Oxford Mathematics Research - Rates of convergence in the method of alternating projections

As part of our series of research articles deliberately focusing on the rigour and intricacies of mathematics and its problems, Oxford Mathematician David Seifert discusses his and his collaborator Catalin Badea's work.

Given a point $x$ and a shape $M$ in three-dimensional space, how might we find the point in $M$ which is closest to $x$? In general there need not be an easy answer, but suppose we have the extra information that $M$ is in fact the intersection of several sets which are much simpler to handle (so that a point lies in $M$ if and only if it lies in each of the simpler sets). In this case we might put the sets in order and proceed iteratively, by letting $x=x_0$ be the starting point in a sequence and taking $x_1$ to be the point closest to $x_0$ among the points in the first of the simpler sets. Next we find the point $x_2$ in the second simple subset which lies closest to $x_1$, and we continue in this way, returning to the first simple subset when we have exhausted the list. Does this process lead to the answer we want?

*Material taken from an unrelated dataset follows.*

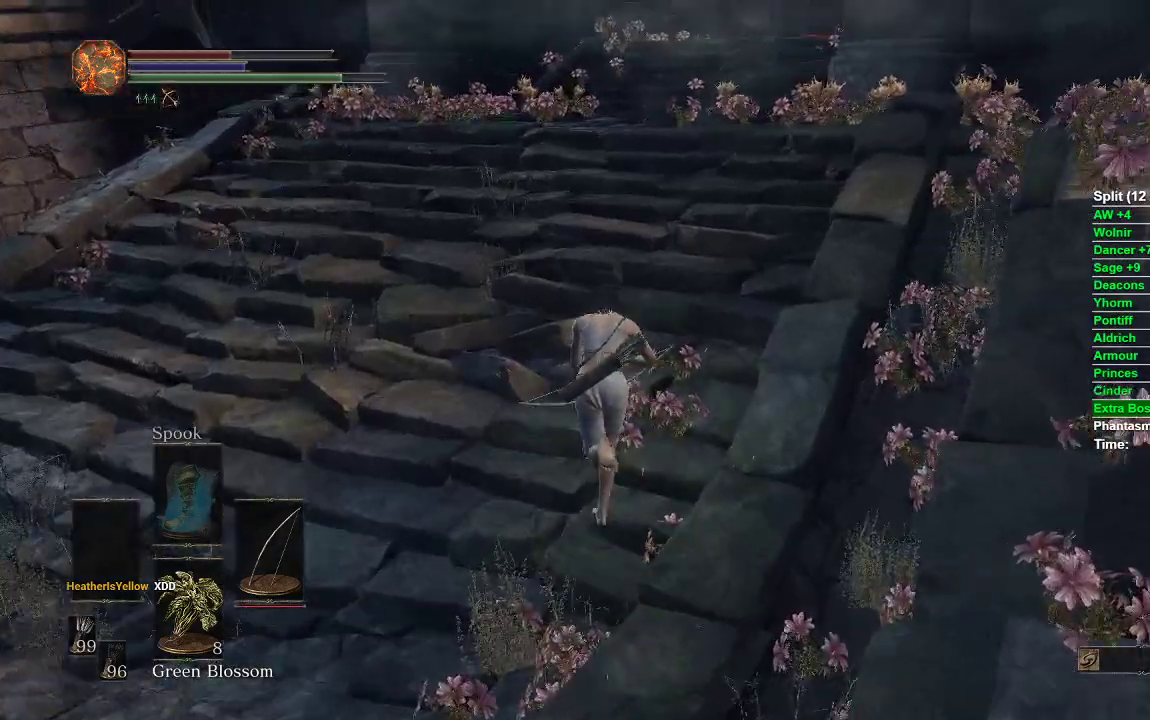
{"buttons": ["B"], "left_stick": "up", "right_stick": "right", "events": []}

Recent research by Oxford Mathematician David Seifert and his collaborator Catalin Badea of Université de Lille 1 tackles this question not just in familiar three-dimensional space but in the much more general setting of Hilbert spaces. (Here and in what follows it is more the broad underlying ideas that matter, not so much the mathematical details.) Given a Hilbert space $X$ and a closed subspace $M$ of $X$, the orthogonal projection $P_M$ onto $M$ is the linear operator defined by the property that $P_M(x)$ is the point in $M$ which lies closest to $x\in X$. Figure 1 illustrates the case where $X$ is the Euclidean plane and $M$ is a line through the origin, but $X$ could also be a Sobolev space or some other infinite-dimensional Hilbert space. Many problems in mathematics, from linear algebra to the theory of PDEs, involve finding $P_M(x)$ for a given vector $x\in X$ and a space $M$. Sometimes $P_M(x)$ can be computed easily, but in other cases it cannot. Nevertheless, there is a natural way of finding an approximate solution if it is possible, as in the initial example, to break down our problem into easier subproblems.

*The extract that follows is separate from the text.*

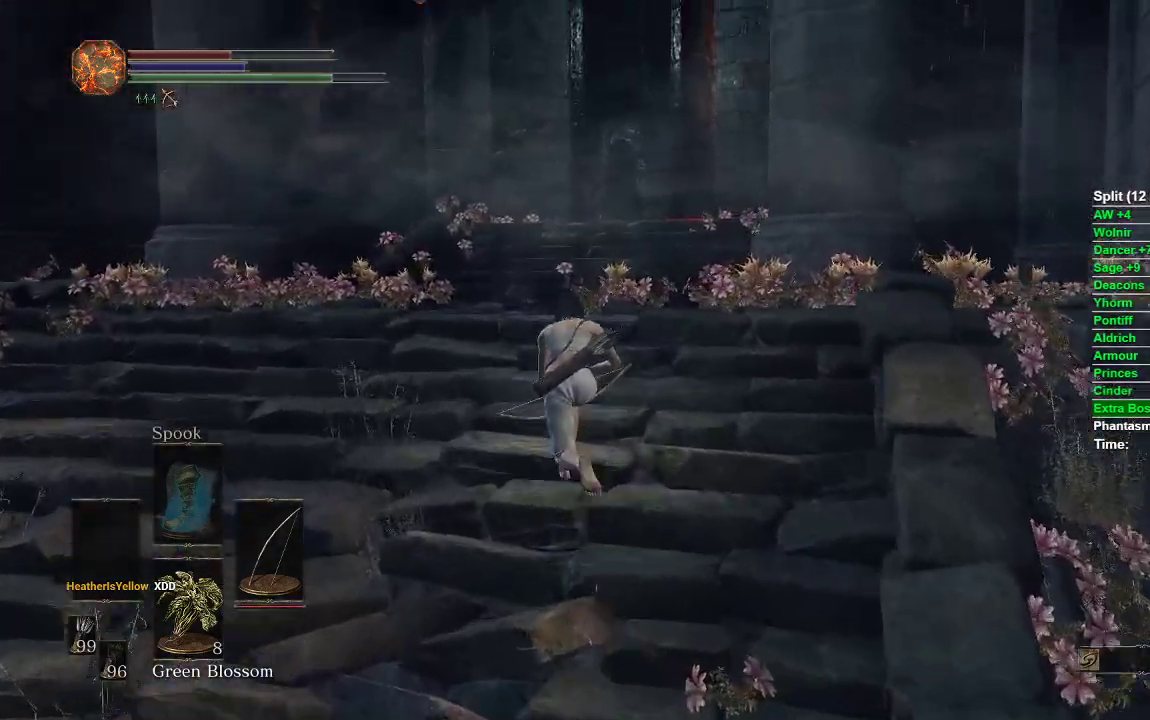
{"buttons": ["B"], "left_stick": "up", "right_stick": "down-right", "events": [[333, "right_stick", "down-right"]]}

Indeed, suppose that $M=M_1\cap\dotsc\cap M_N$ where $M_1,\dots, M_N$ are themselves closed subspaces of $X$. We may not know much about $M$ or the operator $P_M$, but often the problem of finding the nearest point to a given vector $x\in X$ in any of the subspaces $M_k$, $1\le k\le N$, is much simpler. Writing $P_k$ for the orthogonal projection onto $M_k$, $1\le k\le N$, we may then successively find the vectors $P_1(x)$, $P_2P_1(x), \dots, P_N\cdots P_1(x)$, $P_1P_N\cdots P_1(x)$ and so on, projecting cyclically onto the subspaces $M_1,\dots,M_N$; see Figure 2.

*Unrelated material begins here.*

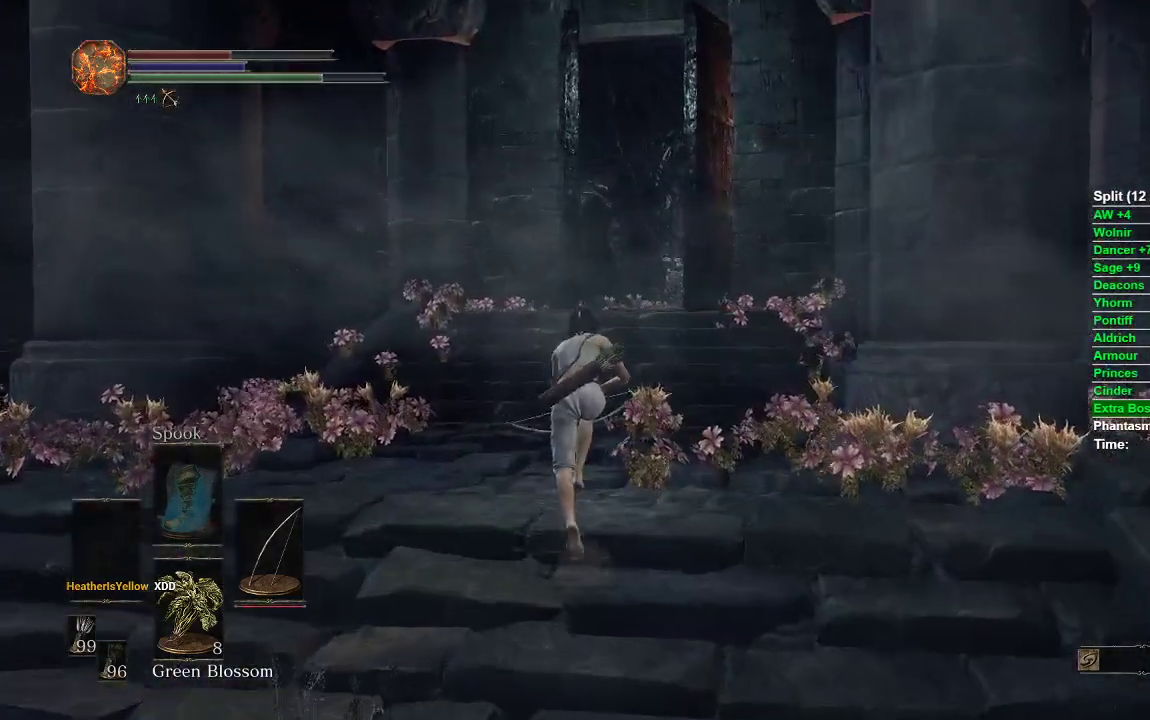
{"buttons": ["B"], "left_stick": "up", "right_stick": "center", "events": [[333, "right_stick", "center"]]}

This method of alternating projections has many different applications. These include surprising ones such as image restoration and computed tomography, but also linear algebra and the theory of PDEs. In linear algebra it corresponds to solving a system of linear equations one by one, at each stage finding the solution to the next equation which lies closest to the previous solution (the Kaczmarz method); in the theory of PDEs the method can capture the process of solving an elliptic PDE on a composite domain by solving it cyclically on each subdomain and using the boundary conditions to update the solution at each stage (the Schwarz alternating method). In general one is led to consider the single operator $T=P_N\cdots P_1$. It is known [2] that

$$ \|T^n(x)-P_M(x)\|\to0,\quad n\to\infty, \quad\quad\quad\quad(*) $$

for all $x\in X$, which means that by projecting cyclically onto the subspaces $M_1,\dotsc,M_N$ we may approximate the unknown solution $P_M(x)$ to arbitrary precision. In practice, though, this result is of limited value unless one has some knowledge of the rate at which the convergence takes place in $(*)$, so that one can estimate the number of iterations required to guarantee a specified level of precision. For example, in the Schwarz alternating method should we expect to require 50 iterations or 50,000 iterations in order to achieve a reasonably good approximation to the (unknown) true solution of our PDE?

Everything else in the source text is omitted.